When you have a voter turn out of only 7.6%, it is misleading to headline the results by saying that the incumbent won "handily." Actually, the challenger did quite well in many jurisdictions.

But I wonder how many voters were, as I, disenfranchised and not able to vote in today's primary.

This occurred because the polling place for my district is in a god-forsaken out-of-the way location up in the hills and accessible only by car. I live in the Town of Front Royal and walk everywhere. But there is no way I could walk to the remote polling place. There are no sidewalks outside of town (why is the polling place not within town limits for town residents?) and it is downright hazardous. Why not allow folks to vote at the closest polling place?

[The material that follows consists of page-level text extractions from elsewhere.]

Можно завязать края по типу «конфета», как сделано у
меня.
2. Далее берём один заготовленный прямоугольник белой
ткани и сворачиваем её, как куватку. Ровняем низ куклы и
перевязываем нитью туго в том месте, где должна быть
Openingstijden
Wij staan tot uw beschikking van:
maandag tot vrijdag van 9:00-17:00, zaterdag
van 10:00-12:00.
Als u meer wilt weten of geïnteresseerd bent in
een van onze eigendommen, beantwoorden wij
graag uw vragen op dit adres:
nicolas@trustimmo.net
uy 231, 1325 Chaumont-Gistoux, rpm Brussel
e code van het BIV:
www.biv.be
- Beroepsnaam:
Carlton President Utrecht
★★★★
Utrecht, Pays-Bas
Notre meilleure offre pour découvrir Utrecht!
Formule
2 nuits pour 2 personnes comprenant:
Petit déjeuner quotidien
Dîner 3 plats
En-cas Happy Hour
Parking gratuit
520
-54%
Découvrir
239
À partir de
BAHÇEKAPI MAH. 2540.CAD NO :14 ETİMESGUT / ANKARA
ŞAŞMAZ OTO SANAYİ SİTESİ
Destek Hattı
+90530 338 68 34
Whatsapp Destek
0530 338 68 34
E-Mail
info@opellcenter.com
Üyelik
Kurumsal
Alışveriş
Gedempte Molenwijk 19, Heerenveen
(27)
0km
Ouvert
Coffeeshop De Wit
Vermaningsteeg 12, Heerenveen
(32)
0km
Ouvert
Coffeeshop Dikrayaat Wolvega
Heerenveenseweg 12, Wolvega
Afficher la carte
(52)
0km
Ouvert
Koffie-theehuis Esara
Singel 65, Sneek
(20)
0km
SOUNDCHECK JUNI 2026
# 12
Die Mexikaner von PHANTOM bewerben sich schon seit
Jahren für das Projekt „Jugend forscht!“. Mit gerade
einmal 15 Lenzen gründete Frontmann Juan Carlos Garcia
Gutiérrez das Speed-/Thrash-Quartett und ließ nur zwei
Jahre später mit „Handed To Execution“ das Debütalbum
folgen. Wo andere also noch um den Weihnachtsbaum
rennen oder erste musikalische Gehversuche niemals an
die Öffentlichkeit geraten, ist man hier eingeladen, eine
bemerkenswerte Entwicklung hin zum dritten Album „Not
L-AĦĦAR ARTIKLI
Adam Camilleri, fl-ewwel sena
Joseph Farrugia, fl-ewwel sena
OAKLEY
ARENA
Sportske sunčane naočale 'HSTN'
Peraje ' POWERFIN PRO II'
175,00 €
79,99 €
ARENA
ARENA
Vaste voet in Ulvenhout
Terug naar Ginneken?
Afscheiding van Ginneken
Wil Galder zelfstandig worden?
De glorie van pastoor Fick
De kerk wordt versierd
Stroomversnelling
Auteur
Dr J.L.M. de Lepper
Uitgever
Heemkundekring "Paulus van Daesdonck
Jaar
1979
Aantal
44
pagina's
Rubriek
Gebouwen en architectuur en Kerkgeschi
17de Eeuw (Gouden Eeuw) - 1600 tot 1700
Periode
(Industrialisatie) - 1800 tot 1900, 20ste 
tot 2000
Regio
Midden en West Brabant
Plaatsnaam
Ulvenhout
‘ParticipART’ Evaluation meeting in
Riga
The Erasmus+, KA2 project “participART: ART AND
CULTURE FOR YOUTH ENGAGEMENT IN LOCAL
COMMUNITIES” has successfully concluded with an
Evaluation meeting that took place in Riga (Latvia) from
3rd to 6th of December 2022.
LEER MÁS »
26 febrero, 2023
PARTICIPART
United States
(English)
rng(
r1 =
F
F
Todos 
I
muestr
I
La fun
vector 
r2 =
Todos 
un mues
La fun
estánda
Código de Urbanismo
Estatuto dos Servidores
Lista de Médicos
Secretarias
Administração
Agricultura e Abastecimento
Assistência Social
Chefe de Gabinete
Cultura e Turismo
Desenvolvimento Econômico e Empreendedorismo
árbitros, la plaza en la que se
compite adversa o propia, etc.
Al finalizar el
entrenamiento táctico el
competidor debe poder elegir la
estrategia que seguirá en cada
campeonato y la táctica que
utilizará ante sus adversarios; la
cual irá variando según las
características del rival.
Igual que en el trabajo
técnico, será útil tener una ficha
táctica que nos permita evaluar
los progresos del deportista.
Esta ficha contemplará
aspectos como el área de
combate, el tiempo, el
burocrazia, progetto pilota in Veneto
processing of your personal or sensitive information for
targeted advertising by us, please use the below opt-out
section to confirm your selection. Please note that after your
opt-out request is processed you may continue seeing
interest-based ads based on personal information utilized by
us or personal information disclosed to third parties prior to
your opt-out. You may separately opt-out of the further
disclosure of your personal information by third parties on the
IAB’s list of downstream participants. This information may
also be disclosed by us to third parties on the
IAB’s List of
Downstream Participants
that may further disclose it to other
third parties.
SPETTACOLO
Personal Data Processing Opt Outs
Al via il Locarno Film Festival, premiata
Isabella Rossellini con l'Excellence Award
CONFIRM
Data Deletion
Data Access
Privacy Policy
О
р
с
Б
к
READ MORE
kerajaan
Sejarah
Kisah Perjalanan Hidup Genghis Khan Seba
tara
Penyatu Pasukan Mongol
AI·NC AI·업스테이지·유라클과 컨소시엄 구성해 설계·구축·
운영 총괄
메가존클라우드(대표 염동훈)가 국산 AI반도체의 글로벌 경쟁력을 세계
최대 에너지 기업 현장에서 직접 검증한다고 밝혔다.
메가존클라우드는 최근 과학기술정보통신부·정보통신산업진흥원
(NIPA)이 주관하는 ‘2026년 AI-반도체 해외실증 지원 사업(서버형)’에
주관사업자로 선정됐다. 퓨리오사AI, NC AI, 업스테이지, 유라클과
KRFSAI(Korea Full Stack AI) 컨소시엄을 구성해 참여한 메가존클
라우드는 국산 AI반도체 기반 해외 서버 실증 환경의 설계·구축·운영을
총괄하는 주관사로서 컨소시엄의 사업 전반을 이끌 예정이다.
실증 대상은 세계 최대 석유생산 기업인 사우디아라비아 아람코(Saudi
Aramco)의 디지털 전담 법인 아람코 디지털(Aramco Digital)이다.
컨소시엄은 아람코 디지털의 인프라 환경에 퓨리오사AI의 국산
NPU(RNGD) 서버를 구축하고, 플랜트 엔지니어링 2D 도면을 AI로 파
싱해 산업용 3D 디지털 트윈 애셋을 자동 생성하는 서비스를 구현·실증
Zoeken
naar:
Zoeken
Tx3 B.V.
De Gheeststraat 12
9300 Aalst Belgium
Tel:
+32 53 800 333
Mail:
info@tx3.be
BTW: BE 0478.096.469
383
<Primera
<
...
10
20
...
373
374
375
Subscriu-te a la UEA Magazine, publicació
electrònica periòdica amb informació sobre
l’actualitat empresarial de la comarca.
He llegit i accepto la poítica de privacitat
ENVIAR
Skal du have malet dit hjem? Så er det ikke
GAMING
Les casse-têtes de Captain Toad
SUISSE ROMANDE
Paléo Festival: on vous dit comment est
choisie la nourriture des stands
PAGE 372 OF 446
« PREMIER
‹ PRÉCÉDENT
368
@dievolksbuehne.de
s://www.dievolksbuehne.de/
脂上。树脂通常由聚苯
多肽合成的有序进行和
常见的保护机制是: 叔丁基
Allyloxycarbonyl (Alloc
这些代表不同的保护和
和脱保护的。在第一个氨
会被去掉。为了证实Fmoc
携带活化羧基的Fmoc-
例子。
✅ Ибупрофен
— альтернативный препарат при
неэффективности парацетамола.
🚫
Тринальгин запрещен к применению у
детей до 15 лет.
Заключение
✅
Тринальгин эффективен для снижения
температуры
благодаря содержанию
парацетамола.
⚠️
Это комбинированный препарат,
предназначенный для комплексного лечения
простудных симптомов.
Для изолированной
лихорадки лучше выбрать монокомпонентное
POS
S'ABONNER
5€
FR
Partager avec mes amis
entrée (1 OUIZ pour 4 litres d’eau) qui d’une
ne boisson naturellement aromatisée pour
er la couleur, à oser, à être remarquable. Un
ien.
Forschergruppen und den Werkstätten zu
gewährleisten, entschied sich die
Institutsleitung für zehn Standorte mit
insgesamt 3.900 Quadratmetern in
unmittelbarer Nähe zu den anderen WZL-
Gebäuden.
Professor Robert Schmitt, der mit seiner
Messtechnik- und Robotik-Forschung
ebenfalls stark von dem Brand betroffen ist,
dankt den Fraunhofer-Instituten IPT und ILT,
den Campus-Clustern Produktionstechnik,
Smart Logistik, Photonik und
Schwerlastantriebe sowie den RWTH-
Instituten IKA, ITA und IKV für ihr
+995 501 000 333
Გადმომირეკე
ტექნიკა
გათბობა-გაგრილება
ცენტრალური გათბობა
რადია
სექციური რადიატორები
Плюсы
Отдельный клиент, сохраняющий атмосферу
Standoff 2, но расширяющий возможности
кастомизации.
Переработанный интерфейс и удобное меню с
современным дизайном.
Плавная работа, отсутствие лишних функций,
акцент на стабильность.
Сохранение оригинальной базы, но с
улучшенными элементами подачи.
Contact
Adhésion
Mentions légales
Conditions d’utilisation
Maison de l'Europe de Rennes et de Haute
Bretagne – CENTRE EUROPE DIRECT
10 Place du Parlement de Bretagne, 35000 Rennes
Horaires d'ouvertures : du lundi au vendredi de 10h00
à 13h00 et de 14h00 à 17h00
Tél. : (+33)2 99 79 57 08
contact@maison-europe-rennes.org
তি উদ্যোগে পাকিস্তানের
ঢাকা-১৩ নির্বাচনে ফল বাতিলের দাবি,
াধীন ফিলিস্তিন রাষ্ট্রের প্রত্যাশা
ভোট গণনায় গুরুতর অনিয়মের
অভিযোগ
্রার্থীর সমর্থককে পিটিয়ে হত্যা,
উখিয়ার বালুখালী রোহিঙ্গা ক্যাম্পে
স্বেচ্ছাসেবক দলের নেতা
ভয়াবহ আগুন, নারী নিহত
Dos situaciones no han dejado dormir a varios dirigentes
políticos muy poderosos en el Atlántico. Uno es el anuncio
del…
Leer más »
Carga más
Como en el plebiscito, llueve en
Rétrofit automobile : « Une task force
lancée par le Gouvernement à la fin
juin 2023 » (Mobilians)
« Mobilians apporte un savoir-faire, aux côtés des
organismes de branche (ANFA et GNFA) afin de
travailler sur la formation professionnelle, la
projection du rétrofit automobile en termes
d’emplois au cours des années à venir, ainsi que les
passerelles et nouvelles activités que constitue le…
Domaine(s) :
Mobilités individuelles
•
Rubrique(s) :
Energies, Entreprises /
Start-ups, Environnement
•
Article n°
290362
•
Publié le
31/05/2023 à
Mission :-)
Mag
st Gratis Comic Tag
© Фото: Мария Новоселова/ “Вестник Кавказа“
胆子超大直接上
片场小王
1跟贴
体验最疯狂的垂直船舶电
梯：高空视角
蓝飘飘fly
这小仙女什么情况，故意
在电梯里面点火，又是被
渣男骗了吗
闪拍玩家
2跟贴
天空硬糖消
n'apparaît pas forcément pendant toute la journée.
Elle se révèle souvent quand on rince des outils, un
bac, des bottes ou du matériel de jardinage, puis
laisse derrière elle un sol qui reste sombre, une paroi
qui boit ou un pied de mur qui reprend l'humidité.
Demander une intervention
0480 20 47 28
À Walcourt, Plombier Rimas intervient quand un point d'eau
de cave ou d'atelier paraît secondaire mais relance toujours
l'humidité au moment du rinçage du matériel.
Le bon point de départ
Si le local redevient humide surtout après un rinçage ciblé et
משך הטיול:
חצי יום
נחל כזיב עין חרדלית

I vote absentee if I expect to be out of town on election day and will do so at government center. This time, however, I tried to vote absentee due to lack of transportation and was told this was not a reason.

Just goes to show that the people in District 6 GOP like the status quo. I sure hope they don't complain when they get more of the same...

Hmmmm, I don't know, I like Karen a lot, but Bob G's been pretty reliable-- strong pro-life, anti-spending votes. The one disappointment was the vote to raise the debt ceiling, that would have been more effective than a dozen balanced budget amendments. I'm a lot more disappointed Jamie Radtke didn't do better. Allen has a good chance to lose again, and with a weak presidential candidate it's imperative the GOP gain in Congress if the people really go and re-elect the Usurper.